L’art en 1917, changer la vie, par François Albera (Le Monde diplomatique, mars 2025)


Les connaissances du constructivisme russe, largement contemporain de la révolution de 1917, se sont accrues. Occulté en URSS dès le milieu des années 1930, son héritage avait été préempté par les frères Naum Gabo et Anton Abramovitch Pevsner, exilés en 1922, qui en donnèrent une version formaliste — que le constructivisme avait voulu dépasser. Il en découla bien plus tard des reprises de surface (collectif Abstraction-Création, art concret, art géométrique, minimalisme). La grande exposition « Paris-Moscou » au Centre Pompidou (1979) ouvrit une première brèche, mais on peinait encore à prendre la mesure de l’ambition sociale et politique de ce mouvement, que l’on s’efforçait de redistribuer selon les catégories établies de la critique et de l’histoire de l’art : peinture, sculpture, arts décoratifs, design. Après la chute de l’URSS, de grandes expositions furent organisées de Moscou à Amsterdam, Berlin ou New York. Aucune ne passa par Paris. Néanmoins, des livres concernant le mouvement parurent sporadiquement. On retiendra notamment l’anthologie en deux volumes de textes constructivistes de Gérard Conio (L’Âge d’homme, 1990).

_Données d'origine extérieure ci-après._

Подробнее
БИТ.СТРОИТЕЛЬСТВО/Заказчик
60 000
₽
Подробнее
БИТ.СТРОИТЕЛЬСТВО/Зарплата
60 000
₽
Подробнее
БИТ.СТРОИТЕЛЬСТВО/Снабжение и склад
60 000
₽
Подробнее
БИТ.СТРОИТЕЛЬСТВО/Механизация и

Le gros ouvrage anthologique magnifiquement illustré qui vient de paraître ouvre un champ bien plus vaste : il apporte, dans les domaines où le constructivisme a exercé son influence et engendré des pratiques, un éclairage documenté dans une tout autre proportion (1). Même s’il est rebaptisé « soviétique » pour l’occasion, il s’agit bien du constructivisme russe et de ses réalisations et programmes concernant la peinture, la sculpture, l’architecture et les arts graphiques, mais également la littérature, la poésie, la mode, des modèles d’objets utilitaires, le théâtre, la danse, le cinéma, la photographie. Il ne manque que les manifestations de rue. Énumérer des disciplines permet d’apprécier l’ampleur du projet, mais ne doit pas masquer que ce mouvement a précisément eu pour programme de les abolir. On le constate avec netteté dans la réforme des diverses institutions qui voient des artistes d’avant-garde nommés à leur tête après la révolution d’Octobre, tandis que des historiens de l’art et des critiques, des chercheurs — en sociologie notamment et en sémiologie — interviennent dans les espaces de formation. Le constructivisme est connu et influent pendant quelques années — notamment quand les artistes circulent, exposent, échangent, en particulier avec l’Allemagne, ou qu’il essaime en Pologne par exemple, avec Władysław Strzemiński et Katarzyna Kobro, tandis que des courants proches voient le jour, aux Pays-Bas par exemple. En revanche, il reste presque ignoré en France, à quelques exceptions près, dont Fernand Léger, qui travaille avec les peintres Alexandra Exter et Nadia Khodossievitch, formées auprès de Kasimir Malevich. L’œuvre de la seconde, qu’il épousa en 1952, est redécouverte depuis quelques années (2).

Outre son ampleur, l’originalité de cet ouvrage est de présenter des textes programmatiques dans les divers secteurs concernés. D’aucuns parleront d’idéologie. C’est que ce mouvement a bien des racines politiques (issues de l’anarchisme et du bolchevisme) et qu’il s’est donné des buts qui ne le sont pas moins : ceux d’une socialisation de l’art, d’une disparition de l’art dans le social, de l’abolition du statut privilégié de l’artiste et, au préalable, d’une transformation de la vie quotidienne (usages, mentalités, rituels divers) susceptible de permettre l’avènement d’un homme nouveau. On a pu, çà et là, qualifier cette démarche de totalitaire alors qu’elle visait, au contraire, à réaliser l’utopie de la « poésie faite par tous » qu’esquissèrent, sans même pouvoir commencer de la mettre en œuvre, les surréalistes.